The message discourages many, and they disappear. Lewis regards empty seats with equanimity. “They’ll come back. I got confidence,” he says. “These people have to have somewhere to go. And that’s what this church is here for.”

Lewis founded Greater Mt. Moriah Evangelistic Church five years ago when he returned to his native Richmond from Atlanta. There, he says, he saw a number of Christian interracial couples who felt uneasy attending church together. A black man was shunned at a predominantly white church, for instance, yet when his white girlfriend attended a black church, “sisters treated her cruel.”

Witnessing this troubled Lewis. He prayed and fasted, he says, and received word from God that he should start his own church.

The first service, held in his home, was attended by five: Lewis, his wife and daughter, and one interracial couple they knew. Now, the congregation numbers 80. Nearly half its members are members of interracial couples. “We took off,” he says, “and this is what we have now.”

A vinyl banner over the door is all that marks this old store space as a church. Inside, the place is bright, carpeted in deep blue and lush with silk flowers. A drum set and keyboard stand near the front.

Lewis’ small office is on the left.

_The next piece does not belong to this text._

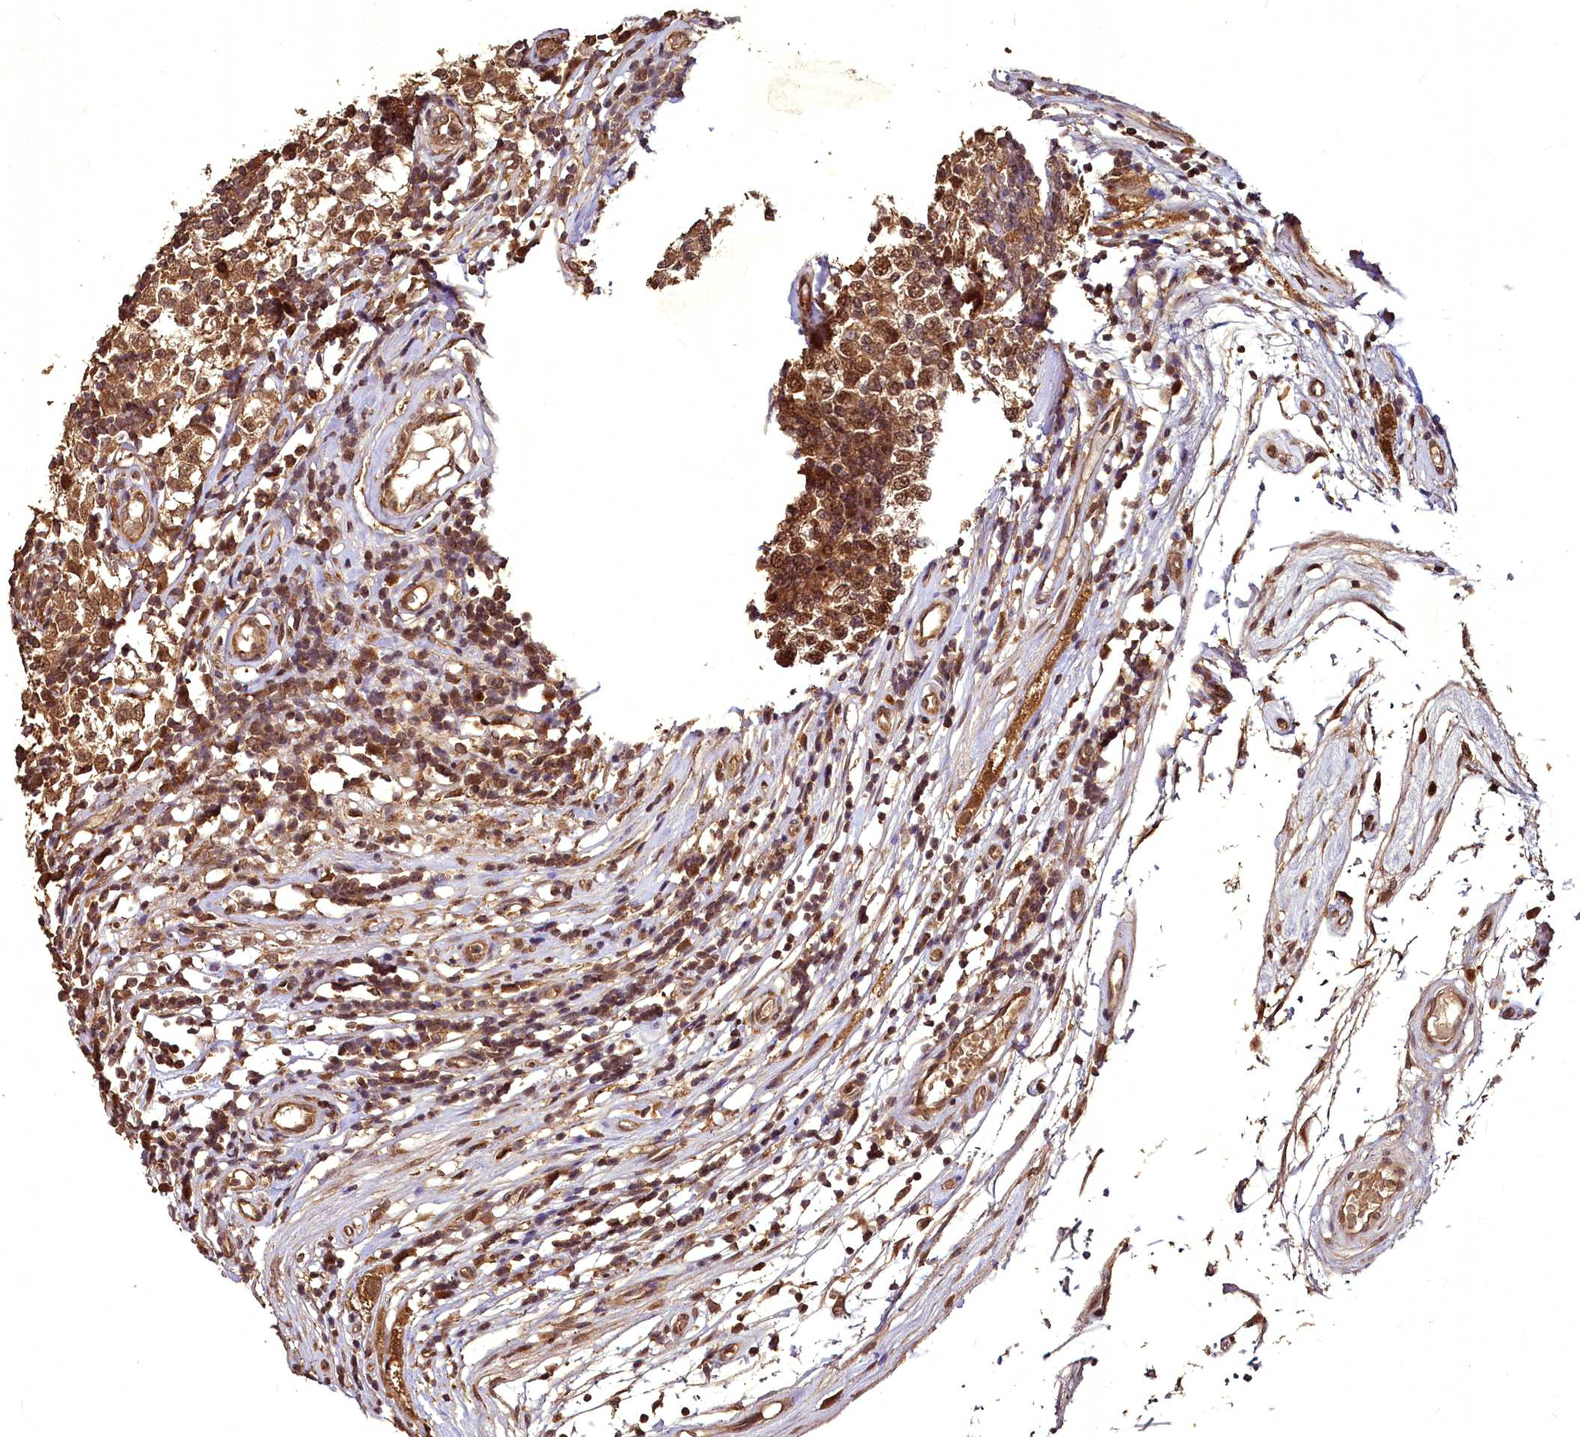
{"staining": {"intensity": "strong", "quantity": ">75%", "location": "cytoplasmic/membranous,nuclear"}, "tissue": "testis cancer", "cell_type": "Tumor cells", "image_type": "cancer", "snomed": [{"axis": "morphology", "description": "Seminoma, NOS"}, {"axis": "topography", "description": "Testis"}], "caption": "Testis cancer (seminoma) stained with a brown dye shows strong cytoplasmic/membranous and nuclear positive expression in approximately >75% of tumor cells.", "gene": "VPS51", "patient": {"sex": "male", "age": 65}}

Here he hangs his two church robes — one black, one maroon — and keeps church records. “One woman said, ‘I’m going to bless you with a computer,” he says. And lo, a PC sits on the desk, the words “Jesus Loves You” bouncing around the screen.

The adjacent storefront, formerly a beauty parlor, now serves as the dining room for the church’s monthly community meals. Church families paired up to buy each of the six $50 folding tables. Every one is graced with a vase of purple silk roses.

Tonight,” Lewis says, “we’re teaching a great lesson we just started. Self-will. Self-will vs. God’s will.” Around 7 p.m., the first church members enter. They chat about recipes for sweet-and-sour meatballs, praying with Sister Adams, working out in the wintertime. Everyone addresses Lewis as “Pastor” and his wife as “First Lady,” even though most of those here tonight are family. The youngest is Lewis’ 1-year-old niece Desiree, who toddles through the aisles while the pastor speaks.

The audience murmurs “Mmm-hmmm” and “Praise God,” as Lewis talks about the danger of envying your neighbor’s house, or the Lincolns parked outside other churches. An “old broken-down hooptie” will get you to your destination as surely as a brand-new car, he tells his congregation.

Of course, a little money would help Mt. Moriah, Lewis has said. “We have a long way to go. There’s nobody in the church rich.” Yet ask him what the church needs right now, and he pauses to think.

Some new paint, a new wallpaper border, he finally says. Not much. God will provide.